Varina leaned forward, pouring herself more tea. She blew over the hot liquid, her lips pursed so that all the fine lines of her face gathered there. Old… “There’s something else troubling you, Sergei,” she said, sitting back in her chair again and taking a sip. “We’ve already discussed my leaving and we both know the answer. So what is it you really want to say?”
He wondered if he’d been hoping she would notice, that she would ask. And he wondered if he dared answer. “All right. I have a question for you: I want to know what you hold onto. If you don’t believe in Cenzi or any other god, if you don’t believe there’s some higher purpose to things, what do you look to for solace and guidance?”
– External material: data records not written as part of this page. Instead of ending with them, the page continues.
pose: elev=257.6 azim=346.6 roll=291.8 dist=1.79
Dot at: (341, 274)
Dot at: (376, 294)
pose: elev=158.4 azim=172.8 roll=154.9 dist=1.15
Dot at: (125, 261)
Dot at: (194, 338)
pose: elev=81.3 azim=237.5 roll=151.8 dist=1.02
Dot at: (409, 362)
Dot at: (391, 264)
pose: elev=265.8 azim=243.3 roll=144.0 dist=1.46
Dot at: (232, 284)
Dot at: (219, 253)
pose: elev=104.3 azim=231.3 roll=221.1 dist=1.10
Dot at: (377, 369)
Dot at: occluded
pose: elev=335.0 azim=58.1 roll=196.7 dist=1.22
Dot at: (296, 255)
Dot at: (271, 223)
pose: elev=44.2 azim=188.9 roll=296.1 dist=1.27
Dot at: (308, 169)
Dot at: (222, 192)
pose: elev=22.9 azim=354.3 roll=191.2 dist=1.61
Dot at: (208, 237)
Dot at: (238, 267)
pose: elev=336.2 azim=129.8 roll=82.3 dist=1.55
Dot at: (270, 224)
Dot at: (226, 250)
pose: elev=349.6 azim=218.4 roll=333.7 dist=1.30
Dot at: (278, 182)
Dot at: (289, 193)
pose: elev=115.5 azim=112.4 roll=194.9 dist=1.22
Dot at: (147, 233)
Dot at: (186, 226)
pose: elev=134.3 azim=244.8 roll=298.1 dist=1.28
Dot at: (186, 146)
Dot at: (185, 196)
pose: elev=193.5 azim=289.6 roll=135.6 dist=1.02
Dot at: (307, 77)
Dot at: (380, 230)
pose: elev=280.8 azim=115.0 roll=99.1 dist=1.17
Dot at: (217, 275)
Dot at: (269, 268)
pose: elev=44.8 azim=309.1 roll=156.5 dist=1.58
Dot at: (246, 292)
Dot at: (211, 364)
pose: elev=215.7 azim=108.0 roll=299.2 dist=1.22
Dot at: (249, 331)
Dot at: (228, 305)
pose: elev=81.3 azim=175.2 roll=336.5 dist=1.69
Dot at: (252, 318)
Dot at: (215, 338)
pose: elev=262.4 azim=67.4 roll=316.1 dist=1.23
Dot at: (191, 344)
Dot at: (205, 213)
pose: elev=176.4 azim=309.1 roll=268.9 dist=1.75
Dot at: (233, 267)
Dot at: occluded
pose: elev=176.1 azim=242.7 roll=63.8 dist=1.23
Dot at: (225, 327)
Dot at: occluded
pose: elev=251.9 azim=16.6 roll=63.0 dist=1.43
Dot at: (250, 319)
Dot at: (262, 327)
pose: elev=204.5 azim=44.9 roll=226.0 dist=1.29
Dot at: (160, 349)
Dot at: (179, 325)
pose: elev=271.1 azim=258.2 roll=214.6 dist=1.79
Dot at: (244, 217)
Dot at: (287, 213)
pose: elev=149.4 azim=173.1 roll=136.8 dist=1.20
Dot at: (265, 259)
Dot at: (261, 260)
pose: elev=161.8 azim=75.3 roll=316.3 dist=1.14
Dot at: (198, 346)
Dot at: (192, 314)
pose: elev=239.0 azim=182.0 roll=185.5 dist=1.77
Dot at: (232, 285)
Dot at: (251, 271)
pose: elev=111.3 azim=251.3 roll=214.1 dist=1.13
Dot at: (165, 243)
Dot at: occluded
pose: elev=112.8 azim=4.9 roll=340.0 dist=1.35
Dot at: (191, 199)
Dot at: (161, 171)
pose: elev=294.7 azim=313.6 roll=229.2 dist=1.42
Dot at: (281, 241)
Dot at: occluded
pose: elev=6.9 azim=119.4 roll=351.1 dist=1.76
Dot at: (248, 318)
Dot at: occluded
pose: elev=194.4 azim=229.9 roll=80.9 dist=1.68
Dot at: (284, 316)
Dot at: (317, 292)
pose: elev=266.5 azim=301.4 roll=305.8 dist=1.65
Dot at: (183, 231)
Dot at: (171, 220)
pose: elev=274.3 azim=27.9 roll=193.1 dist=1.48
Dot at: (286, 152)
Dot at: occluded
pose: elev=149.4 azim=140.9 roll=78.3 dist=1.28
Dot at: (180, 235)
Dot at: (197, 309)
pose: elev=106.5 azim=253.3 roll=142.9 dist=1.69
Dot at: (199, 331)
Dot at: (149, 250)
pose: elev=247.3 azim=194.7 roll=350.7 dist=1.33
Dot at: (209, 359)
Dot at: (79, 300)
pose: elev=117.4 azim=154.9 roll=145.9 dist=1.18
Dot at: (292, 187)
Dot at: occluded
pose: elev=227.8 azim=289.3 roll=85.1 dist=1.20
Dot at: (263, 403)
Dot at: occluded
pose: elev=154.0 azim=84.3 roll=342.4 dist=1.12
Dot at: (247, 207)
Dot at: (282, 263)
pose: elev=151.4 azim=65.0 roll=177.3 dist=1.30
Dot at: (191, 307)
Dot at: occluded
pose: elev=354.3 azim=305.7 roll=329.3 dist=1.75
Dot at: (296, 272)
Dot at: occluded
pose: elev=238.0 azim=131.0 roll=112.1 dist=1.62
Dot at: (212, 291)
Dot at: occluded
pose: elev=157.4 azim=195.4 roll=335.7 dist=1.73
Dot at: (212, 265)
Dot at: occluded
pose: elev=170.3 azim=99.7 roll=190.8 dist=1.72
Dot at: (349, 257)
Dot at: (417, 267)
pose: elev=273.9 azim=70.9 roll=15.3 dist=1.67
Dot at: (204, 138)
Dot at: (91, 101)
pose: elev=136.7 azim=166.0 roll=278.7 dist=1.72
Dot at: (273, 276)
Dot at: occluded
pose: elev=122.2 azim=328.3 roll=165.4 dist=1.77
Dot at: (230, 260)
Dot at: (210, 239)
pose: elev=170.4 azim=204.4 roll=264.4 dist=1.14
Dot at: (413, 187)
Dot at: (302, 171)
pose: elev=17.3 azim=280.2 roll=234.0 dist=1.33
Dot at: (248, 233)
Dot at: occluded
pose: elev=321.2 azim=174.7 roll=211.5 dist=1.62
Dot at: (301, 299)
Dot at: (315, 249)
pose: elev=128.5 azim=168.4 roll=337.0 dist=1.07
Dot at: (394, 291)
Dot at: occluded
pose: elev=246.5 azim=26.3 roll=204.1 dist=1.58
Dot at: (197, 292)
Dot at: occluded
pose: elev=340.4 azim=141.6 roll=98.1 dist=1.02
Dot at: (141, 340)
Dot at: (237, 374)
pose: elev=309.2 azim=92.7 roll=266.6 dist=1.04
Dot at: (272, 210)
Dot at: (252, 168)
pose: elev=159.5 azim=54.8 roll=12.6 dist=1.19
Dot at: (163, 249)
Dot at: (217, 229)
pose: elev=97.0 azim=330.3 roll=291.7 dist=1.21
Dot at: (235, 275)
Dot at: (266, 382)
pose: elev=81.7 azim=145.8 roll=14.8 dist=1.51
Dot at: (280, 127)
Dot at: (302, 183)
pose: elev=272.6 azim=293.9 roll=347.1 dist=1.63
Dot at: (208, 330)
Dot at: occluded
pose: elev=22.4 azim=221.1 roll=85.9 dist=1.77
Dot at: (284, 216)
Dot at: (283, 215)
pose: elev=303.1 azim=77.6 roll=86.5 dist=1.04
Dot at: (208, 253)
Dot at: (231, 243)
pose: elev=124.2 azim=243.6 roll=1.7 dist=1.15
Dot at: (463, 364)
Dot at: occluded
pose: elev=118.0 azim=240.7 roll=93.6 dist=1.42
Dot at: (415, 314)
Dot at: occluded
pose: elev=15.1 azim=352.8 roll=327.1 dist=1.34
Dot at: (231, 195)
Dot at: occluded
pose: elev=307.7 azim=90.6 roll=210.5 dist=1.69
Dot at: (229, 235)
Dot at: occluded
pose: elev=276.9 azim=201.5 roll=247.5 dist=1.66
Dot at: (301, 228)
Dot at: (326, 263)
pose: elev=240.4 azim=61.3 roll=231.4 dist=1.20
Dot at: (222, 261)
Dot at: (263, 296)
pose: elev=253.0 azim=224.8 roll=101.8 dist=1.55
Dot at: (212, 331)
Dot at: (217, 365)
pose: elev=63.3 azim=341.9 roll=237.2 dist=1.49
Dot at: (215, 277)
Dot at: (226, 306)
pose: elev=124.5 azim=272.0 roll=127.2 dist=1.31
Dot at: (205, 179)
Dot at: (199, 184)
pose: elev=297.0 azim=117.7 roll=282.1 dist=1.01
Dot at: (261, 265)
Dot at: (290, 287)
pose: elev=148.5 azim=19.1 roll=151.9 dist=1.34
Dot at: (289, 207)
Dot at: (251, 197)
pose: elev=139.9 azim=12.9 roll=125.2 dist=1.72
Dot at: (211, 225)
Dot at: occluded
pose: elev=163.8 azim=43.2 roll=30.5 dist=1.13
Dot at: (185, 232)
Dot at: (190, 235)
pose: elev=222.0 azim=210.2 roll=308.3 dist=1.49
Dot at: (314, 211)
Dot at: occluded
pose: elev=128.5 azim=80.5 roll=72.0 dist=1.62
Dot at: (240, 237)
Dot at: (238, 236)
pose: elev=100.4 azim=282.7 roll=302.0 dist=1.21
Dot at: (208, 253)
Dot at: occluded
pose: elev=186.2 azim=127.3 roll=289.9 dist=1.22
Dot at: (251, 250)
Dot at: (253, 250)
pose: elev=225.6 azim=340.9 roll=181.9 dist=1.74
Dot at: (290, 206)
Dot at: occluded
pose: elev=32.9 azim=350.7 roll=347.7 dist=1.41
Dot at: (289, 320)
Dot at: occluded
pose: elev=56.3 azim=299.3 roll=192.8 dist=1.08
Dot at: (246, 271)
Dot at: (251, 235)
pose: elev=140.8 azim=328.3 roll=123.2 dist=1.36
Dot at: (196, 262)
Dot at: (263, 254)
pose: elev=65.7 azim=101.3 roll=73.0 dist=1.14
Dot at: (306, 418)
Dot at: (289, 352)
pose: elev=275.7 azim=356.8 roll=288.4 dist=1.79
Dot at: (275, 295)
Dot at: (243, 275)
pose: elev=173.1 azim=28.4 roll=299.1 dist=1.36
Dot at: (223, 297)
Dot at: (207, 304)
“That’s a conversation that would take far longer than a few turns of the glass, Sergei,” she answered. “And it’s a strange question for you to ask-or is it that you’re doubting your own faith?”
“I don’t know,” he told her honestly. “I’m… I’m not what the Faith would call a good man, Varina. I have done things…”
She shook her head and set down her cup. Leaning forward, her hand grazed his and fell away again. “Sergei, none of us are perfect. None. We’ve all done things of which we’re ashamed. I have seen you do things that are heroic and brave, also. That should offset a few character flaws.”
He laughed, bitter and dark. “You don’t know,” he told her. “You don’t know what I-” He stopped, taking a deep breath. “I’m sorry,” he said finally. “I should be going…”
“Sergei,” Varina said, and he halted in the midst of reaching for the cane leaning against his chair. “The Numetodo don’t have a single creed or set of beliefs. There are some of us who still believe in gods-even Cenzi, if not the Cenzi of the Faith, but a more absent and uncaring deity. There are others who think there may be some ‘guidance’ to this world, some intelligence that is part of the Second World itself, which gives power to the Ilmodo or Scath Cumhacht or whatever you want to call that energy. But… both Karl and I believed that there were other, and better, explanations for why things are as they are-a truth that the Faith couldn’t offer. Both of us believed that death is final, that there was nothing beyond that-I’ve never seen any compelling proof for me to think otherwise, even when-since Karl died-I might have reason to hope for that. I believe in no gods, no afterlife. But… I understand the solace that someone can find in believing there is something greater than us, something that tries to direct us. My parents believed; I was brought up to believe.”